The very fact that they get freebies indicates how comfortably-off they are. It’s just amazing how few people on the minimum wage run into freebie opportunities in the course of their impoverished daily lives.
In which context, let’s consider Britain’s prime minister, in whom Ireland rests great hopes, which is understandable if only because he’s not Liz Truss or Boris Johnson.
He’s also a senior counsel and — as far as we can tell — has been in gainful employment for a long time.
It was during that gainful employment he met Victoria Starmer, then working in occupational health for the National Health Service.
Their first meeting was a vigorous, even contentious encounter on the phone and as it concluded, but before it actually concluded, Keir overheard her talking to a third party about him. “Who the fuck does he think he is?” was her question. Which is a pretty endearing meet-cute story, you have to admit.
Ms Starmer did law and sociology in college, and practiced as a solicitor before joining the NHS. So, like her husband, she’d be well paid, and you’d expect her to dress well as a consequence. And dress well she does. The only problem is that she doesn’t feel the need to pay for the stuff she wears. She gets it for free from Waheed Alli — a multi-millionaire entrepreneur.
Some of the free stuff is class. Pure class. Take the polka dot Ms Starmer dress. Put her in the front row of a gathering and you can’t look at anybody else, the dress is so striking and so beautifully crafted. Or the red shirtwaist, dressed in which, at the last Labour conference, she struck just the right note. Both were either given to her or lent to her, and you could figure that the brands involved were pretty happy with the exposure they got.
But then, her old man must have been pretty happy with the suits he got from Waheed Alli, and the money for new spectacles, plus the loan of a multimillion-pound house from the same man in the run-up to the election. At this point, personal and Irish Examiner safety dictate that we fearlessly state that there’s no evidence that Mr Alli’s generosity means he has done anything wrong. None. And anyway, while he’s been a solid supplier of freebies to the Starmers, he has not been on his own. Arsenal football club has divvied up free private box tickets to the prime minister, and nobody would suggest the Gunners are expecting special legislative treatment from the Labour Party leader.
Nor are we suggesting, in this column, that Mr Starmer has done or intends to do either donor any favours. What we’re suggesting is simpler. Someone leading a party which traditionally has drawn loyalty from the underpaid should not have their hand out like Oliver asking for more. From anybody.
The couple have good jobs paying good money. If the NHS doesn’t pay her enough to buy a dress costing more than a thousand pounds, then she could make a great statement of party alignment with its voters by choosing something from Primark. She’d still have looked great.

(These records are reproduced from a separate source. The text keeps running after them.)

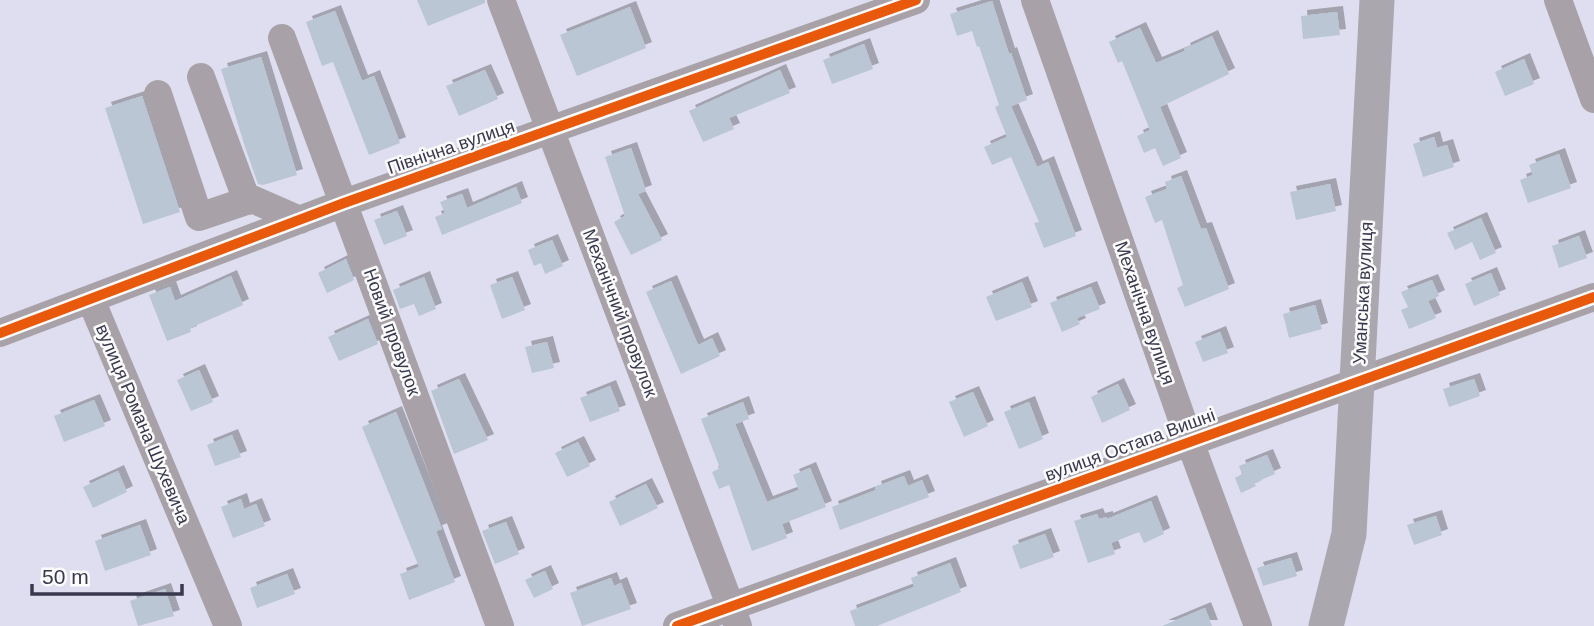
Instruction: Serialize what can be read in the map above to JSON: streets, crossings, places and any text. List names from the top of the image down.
{
  "streets": {
    "main road": ["Уманська вулиця"],
    "street": [
      "Північна вулиця",
      "Механічний провулок",
      "Механічна вулиця",
      "Новий провулок",
      "вулиця Романа Шухевича",
      "вулиця Остапа Вишні"
    ]
  },
  "crossings": [
    ["Північна вулиця", "Механічний провулок"],
    ["Північна вулиця", "Новий провулок"],
    ["Північна вулиця", "вулиця Романа Шухевича"],
    ["Уманська вулиця", "вулиця Остапа Вишні"],
    ["Механічний провулок", "вулиця Остапа Вишні"],
    ["Механічна вулиця", "вулиця Остапа Вишні"]
  ],
  "scale_bar": "50 m"
}
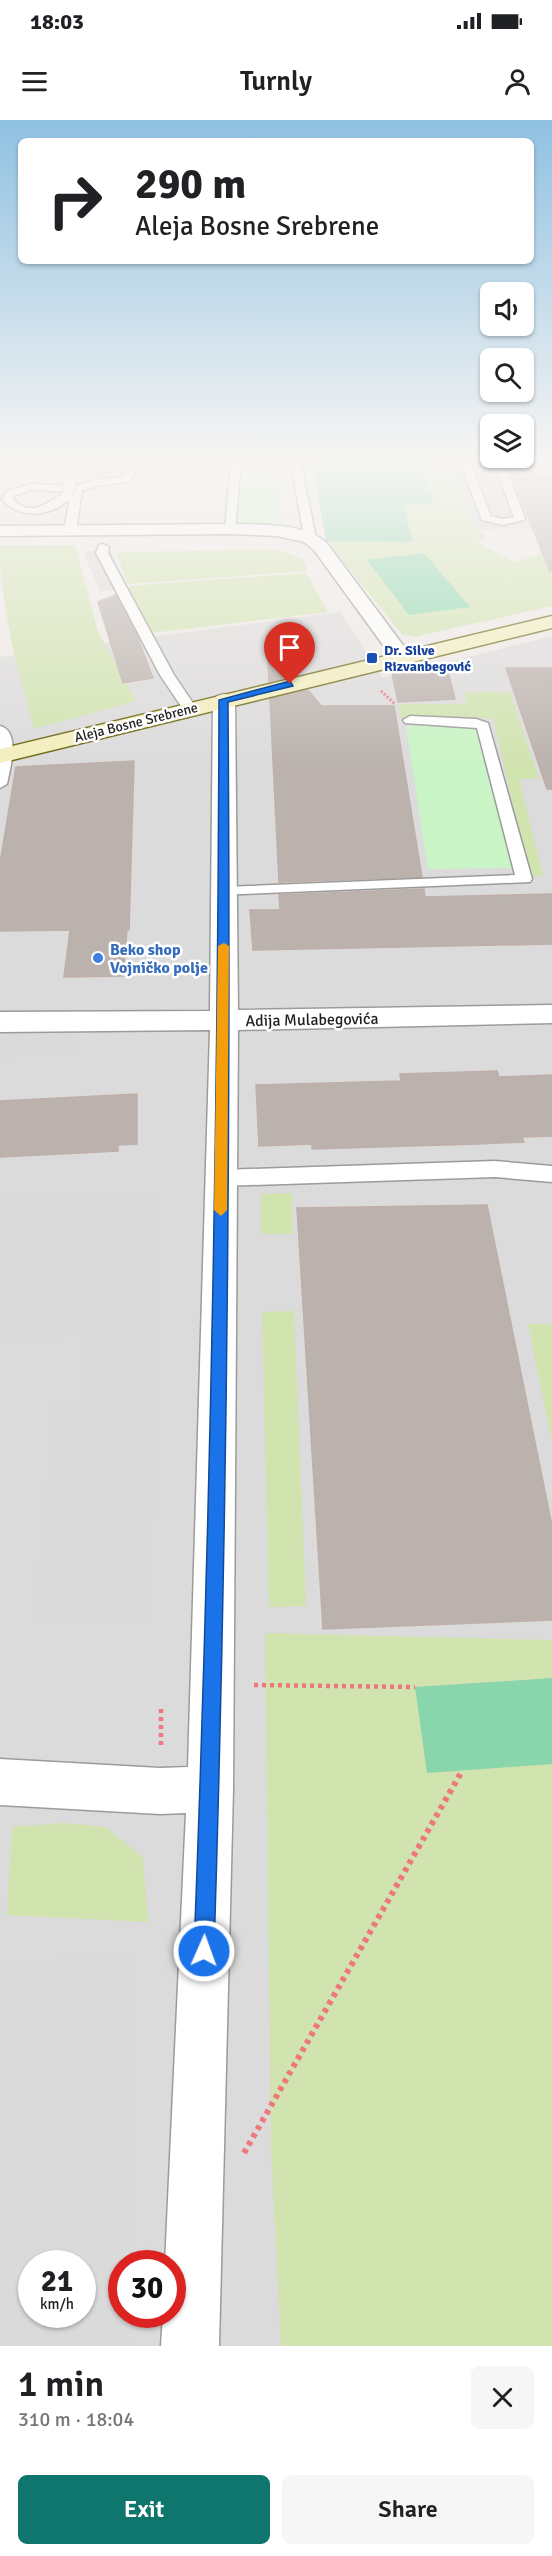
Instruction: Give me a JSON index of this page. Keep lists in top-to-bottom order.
{
  "streets": {
    "street": ["Aleja Bosne Srebrene", "Adija Mulabegovića"]
  },
  "places": {
    "transit": ["Dr. Silve Rizvanbegović"],
    "other": ["Beko shop Vojničko polje"]
  },
  "page": {
    "status": "18:03",
    "header": "Turnly",
    "turn": ["290 m", "Aleja Bosne Srebrene"],
    "speed": "21 km/h",
    "limit": "30",
    "heading": ["1 min", "310 m · 18:04"],
    "buttons": ["Exit", "Share"]
  }
}
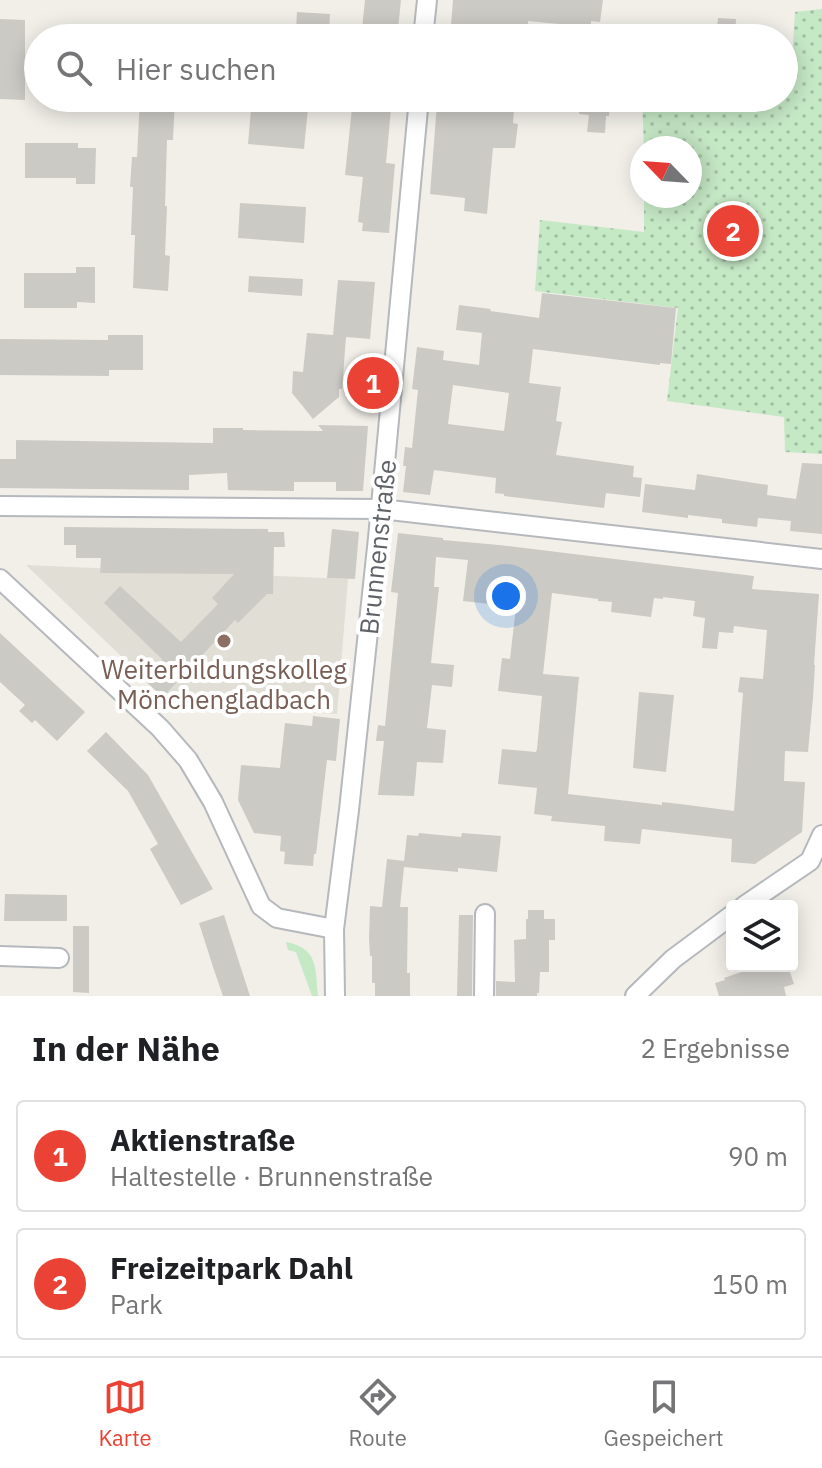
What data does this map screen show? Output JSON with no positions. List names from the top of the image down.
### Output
{
  "streets": {
    "street": ["Brunnenstraße"]
  },
  "places": ["Weiterbildungskolleg Mönchengladbach"],
  "north": "top left",
  "page": {
    "search": "Hier suchen",
    "pins": ["2", "1"],
    "heading": ["In der Nähe", "2 Ergebnisse"],
    "list": [
      {
        "mark": "1",
        "name": "Aktienstraße",
        "note": "Haltestelle · Brunnenstraße",
        "value": "90 m"
      },
      {
        "mark": "2",
        "name": "Freizeitpark Dahl",
        "note": "Park",
        "value": "150 m"
      }
    ],
    "nav": ["Karte", "Route", "Gespeichert"]
  }
}
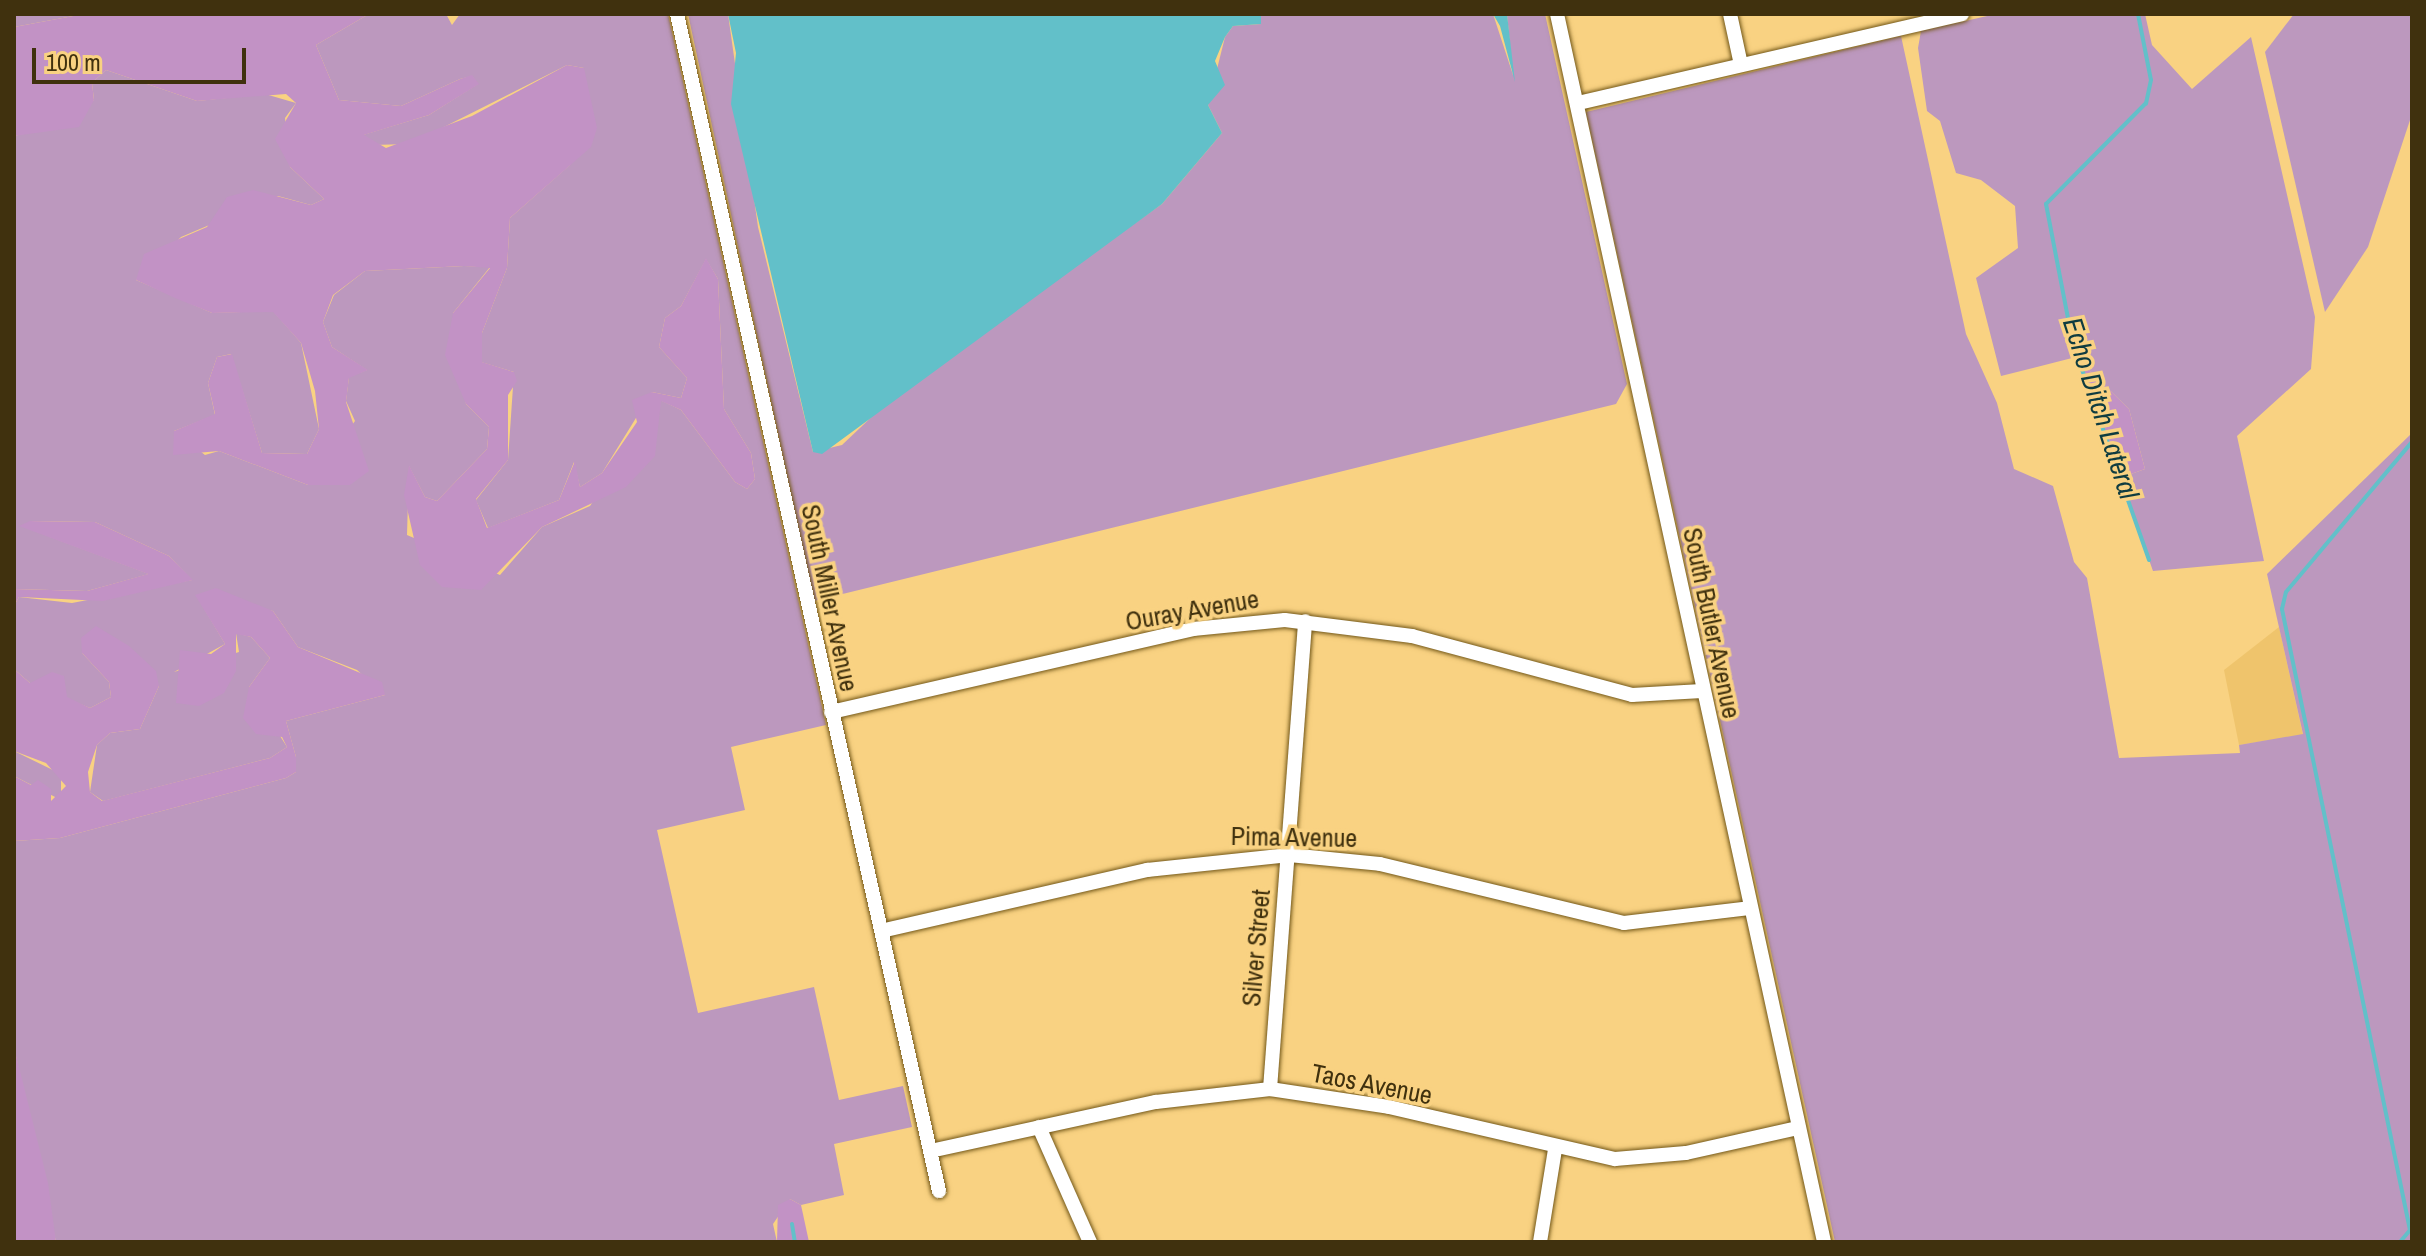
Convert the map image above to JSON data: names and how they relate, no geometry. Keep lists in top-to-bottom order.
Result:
{
  "streets": {
    "street": [
      "South Miller Avenue",
      "Ouray Avenue",
      "South Butler Avenue",
      "Pima Avenue",
      "Silver Street",
      "Taos Avenue"
    ]
  },
  "crossings": [
    ["South Miller Avenue", "Ouray Avenue"],
    ["South Miller Avenue", "Pima Avenue"],
    ["South Miller Avenue", "Taos Avenue"],
    ["Ouray Avenue", "South Butler Avenue"],
    ["Ouray Avenue", "Silver Street"],
    ["South Butler Avenue", "Pima Avenue"],
    ["South Butler Avenue", "Taos Avenue"],
    ["Pima Avenue", "Silver Street"],
    ["Silver Street", "Taos Avenue"]
  ],
  "water": ["Echo Ditch Lateral"],
  "scale_bar": "100 m"
}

Although casting this as a Labour Party issue is to falsify it. No political leader, even whoever heads up the Official Monster Raving Loony Party, should take freebies. Ever. Of any kind.
While we’re not suggesting any payback from the Starmers for their freebies, it is worth remembering the law of reciprocity. That’s the one that causes American restaurants to put bowls of mints at their reception desks for incoming and departing customers. The one that propagates customer loyalty because of the feeling that the recipient kind of owes the giver in some inchoate way. The one Mohamed Al Fayed knew perfectly.
The category into which Mr and Ms Starmer neatly fit. None of them needed the freebies, but they put out their hands for alms, nonetheless. A senior counsel accepting money he didn’t need in order to buy himself a pair of spectacles does activate the cringe factor quite some.